> [Activity]:
Of the entries below, restate word for word only the section that runs from the line with "mission is to" to the line with "This API is", counting both ends.

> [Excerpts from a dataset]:

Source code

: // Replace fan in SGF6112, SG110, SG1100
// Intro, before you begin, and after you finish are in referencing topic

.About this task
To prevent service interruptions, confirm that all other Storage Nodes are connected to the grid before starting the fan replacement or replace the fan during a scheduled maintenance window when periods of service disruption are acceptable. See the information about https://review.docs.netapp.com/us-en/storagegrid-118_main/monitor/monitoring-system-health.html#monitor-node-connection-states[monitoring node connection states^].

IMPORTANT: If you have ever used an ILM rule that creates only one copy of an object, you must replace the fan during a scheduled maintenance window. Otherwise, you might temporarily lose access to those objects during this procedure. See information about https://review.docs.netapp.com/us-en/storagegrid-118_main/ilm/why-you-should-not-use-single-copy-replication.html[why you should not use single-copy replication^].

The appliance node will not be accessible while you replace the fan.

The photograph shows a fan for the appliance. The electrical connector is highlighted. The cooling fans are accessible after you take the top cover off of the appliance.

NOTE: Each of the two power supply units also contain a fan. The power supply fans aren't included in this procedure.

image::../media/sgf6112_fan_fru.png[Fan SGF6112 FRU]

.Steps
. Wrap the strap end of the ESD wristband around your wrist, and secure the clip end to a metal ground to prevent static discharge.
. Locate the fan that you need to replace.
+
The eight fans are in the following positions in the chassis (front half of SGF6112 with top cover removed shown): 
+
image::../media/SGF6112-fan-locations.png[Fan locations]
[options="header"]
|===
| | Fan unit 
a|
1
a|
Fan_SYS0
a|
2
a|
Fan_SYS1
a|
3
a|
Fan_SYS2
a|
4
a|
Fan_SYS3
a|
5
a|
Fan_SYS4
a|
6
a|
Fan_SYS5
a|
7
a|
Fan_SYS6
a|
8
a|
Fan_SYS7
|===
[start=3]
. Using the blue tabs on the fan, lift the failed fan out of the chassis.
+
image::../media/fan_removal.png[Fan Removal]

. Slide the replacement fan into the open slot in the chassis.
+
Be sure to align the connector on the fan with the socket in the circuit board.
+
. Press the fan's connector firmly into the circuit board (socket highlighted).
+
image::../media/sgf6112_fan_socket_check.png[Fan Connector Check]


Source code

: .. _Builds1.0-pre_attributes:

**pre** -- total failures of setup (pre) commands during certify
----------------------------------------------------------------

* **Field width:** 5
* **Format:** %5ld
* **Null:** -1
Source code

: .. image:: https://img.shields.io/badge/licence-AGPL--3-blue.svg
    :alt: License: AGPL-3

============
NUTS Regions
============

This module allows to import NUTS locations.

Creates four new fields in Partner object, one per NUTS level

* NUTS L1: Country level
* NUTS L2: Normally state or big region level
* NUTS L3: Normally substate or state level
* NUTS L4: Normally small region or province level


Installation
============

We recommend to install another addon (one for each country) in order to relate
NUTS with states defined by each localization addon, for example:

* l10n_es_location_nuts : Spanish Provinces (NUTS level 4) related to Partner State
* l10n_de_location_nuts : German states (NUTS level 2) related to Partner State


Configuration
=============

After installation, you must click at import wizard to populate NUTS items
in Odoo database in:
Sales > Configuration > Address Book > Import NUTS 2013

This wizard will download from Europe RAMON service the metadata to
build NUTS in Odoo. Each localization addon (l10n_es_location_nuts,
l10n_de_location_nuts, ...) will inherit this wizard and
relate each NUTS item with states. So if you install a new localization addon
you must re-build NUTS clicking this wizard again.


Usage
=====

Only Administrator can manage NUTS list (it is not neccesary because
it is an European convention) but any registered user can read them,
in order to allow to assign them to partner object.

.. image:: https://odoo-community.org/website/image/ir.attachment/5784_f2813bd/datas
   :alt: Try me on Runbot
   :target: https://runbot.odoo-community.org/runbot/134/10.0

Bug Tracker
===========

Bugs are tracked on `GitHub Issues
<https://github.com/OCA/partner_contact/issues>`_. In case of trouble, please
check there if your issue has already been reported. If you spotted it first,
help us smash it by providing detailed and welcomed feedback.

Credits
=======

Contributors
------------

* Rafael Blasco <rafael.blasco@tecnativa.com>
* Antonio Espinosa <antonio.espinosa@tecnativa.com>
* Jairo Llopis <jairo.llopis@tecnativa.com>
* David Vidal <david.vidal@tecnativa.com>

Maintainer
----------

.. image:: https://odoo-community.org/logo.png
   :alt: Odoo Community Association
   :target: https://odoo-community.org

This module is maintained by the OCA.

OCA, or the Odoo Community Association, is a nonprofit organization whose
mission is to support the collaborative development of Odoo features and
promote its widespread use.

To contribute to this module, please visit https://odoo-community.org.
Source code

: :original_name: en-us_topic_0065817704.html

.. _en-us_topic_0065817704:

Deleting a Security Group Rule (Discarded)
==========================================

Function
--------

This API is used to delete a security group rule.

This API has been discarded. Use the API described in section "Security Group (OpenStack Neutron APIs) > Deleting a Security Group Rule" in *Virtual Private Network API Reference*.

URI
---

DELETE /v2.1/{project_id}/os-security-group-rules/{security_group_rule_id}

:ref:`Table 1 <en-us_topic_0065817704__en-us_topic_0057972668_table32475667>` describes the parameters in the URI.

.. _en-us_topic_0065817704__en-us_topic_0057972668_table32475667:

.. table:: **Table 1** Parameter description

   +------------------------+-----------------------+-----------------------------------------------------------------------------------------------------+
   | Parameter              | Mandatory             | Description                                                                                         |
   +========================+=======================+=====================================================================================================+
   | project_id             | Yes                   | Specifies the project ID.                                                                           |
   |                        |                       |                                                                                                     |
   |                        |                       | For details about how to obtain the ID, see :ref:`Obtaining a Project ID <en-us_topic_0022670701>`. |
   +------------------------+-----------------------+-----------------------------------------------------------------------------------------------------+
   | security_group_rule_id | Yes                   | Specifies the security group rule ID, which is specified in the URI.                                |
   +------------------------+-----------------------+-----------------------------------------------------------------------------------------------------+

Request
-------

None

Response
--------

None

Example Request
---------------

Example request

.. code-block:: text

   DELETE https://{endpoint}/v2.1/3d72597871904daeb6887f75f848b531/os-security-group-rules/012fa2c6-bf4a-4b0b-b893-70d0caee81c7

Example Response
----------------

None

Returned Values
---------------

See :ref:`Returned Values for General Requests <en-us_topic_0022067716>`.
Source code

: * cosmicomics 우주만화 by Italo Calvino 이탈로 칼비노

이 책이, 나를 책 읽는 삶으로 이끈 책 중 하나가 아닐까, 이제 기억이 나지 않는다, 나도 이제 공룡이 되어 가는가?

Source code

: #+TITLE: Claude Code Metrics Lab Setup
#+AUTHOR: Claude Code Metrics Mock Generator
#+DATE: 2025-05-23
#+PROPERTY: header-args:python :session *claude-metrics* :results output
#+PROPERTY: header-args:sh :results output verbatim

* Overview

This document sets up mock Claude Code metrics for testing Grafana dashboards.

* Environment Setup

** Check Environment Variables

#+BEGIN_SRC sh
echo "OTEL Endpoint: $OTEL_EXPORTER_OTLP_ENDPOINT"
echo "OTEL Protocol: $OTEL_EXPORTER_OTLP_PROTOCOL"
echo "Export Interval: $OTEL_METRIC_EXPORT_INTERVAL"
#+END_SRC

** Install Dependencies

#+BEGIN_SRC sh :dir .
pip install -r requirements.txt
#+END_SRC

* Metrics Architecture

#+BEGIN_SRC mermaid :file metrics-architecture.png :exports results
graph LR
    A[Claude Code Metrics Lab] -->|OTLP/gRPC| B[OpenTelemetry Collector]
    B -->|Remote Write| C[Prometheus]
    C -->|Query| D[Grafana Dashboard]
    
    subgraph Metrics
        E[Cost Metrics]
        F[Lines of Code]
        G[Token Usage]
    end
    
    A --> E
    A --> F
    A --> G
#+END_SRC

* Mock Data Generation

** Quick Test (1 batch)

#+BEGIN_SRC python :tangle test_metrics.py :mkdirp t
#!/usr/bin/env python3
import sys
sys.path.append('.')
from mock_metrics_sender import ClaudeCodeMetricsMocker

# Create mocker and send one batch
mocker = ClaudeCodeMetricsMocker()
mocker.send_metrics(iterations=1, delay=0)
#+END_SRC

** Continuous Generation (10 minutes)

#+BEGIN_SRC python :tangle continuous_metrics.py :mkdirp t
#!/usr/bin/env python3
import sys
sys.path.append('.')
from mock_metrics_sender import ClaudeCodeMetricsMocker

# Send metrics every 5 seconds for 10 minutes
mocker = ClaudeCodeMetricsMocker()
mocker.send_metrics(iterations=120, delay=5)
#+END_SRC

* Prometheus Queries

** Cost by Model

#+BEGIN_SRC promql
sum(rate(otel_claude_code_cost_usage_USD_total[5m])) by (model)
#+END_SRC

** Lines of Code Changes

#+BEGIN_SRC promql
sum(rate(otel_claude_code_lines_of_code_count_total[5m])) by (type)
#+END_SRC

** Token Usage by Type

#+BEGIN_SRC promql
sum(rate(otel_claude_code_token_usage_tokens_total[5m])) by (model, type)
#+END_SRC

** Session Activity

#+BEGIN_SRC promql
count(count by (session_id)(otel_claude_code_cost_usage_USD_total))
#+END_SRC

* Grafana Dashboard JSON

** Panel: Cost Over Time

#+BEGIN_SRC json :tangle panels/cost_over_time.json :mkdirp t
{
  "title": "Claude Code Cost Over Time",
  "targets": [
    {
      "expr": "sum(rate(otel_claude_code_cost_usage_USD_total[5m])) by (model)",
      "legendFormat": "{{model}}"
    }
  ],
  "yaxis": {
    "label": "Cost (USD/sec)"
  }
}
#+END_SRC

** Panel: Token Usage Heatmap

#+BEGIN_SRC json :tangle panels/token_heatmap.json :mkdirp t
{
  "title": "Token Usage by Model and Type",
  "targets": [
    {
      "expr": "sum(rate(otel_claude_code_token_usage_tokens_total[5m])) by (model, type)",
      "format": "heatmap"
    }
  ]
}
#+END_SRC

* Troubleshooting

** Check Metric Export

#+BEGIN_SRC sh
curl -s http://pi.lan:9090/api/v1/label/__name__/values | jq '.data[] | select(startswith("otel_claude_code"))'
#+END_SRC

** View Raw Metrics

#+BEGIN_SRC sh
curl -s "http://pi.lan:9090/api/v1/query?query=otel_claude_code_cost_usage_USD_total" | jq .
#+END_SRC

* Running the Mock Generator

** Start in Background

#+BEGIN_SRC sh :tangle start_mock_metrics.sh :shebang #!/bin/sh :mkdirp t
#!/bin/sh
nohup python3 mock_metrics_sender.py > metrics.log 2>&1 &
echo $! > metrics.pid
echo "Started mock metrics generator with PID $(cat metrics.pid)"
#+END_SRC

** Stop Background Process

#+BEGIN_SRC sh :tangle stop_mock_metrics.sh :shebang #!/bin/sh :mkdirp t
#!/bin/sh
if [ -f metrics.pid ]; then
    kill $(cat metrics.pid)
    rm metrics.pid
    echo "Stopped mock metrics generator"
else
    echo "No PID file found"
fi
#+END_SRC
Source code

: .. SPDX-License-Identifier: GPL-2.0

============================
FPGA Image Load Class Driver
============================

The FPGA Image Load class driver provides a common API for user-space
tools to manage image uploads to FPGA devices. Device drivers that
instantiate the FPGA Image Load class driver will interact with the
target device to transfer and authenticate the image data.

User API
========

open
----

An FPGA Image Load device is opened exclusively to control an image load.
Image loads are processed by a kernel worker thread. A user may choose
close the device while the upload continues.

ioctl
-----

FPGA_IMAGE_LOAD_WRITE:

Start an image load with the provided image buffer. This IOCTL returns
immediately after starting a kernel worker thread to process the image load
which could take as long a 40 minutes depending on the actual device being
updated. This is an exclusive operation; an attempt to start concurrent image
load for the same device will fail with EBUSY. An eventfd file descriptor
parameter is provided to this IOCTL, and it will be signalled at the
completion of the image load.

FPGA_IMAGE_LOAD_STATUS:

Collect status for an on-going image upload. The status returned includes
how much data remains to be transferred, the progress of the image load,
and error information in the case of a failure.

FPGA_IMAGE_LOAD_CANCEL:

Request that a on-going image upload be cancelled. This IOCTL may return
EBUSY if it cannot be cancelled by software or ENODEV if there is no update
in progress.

> [Response to the task]:
mission is to support the collaborative development of Odoo features and
promote its widespread use.

To contribute to this module, please visit https://odoo-community.org.
Source code

: :original_name: en-us_topic_0065817704.html

.. _en-us_topic_0065817704:

Deleting a Security Group Rule (Discarded)
==========================================

Function
--------

This API is used to delete a security group rule.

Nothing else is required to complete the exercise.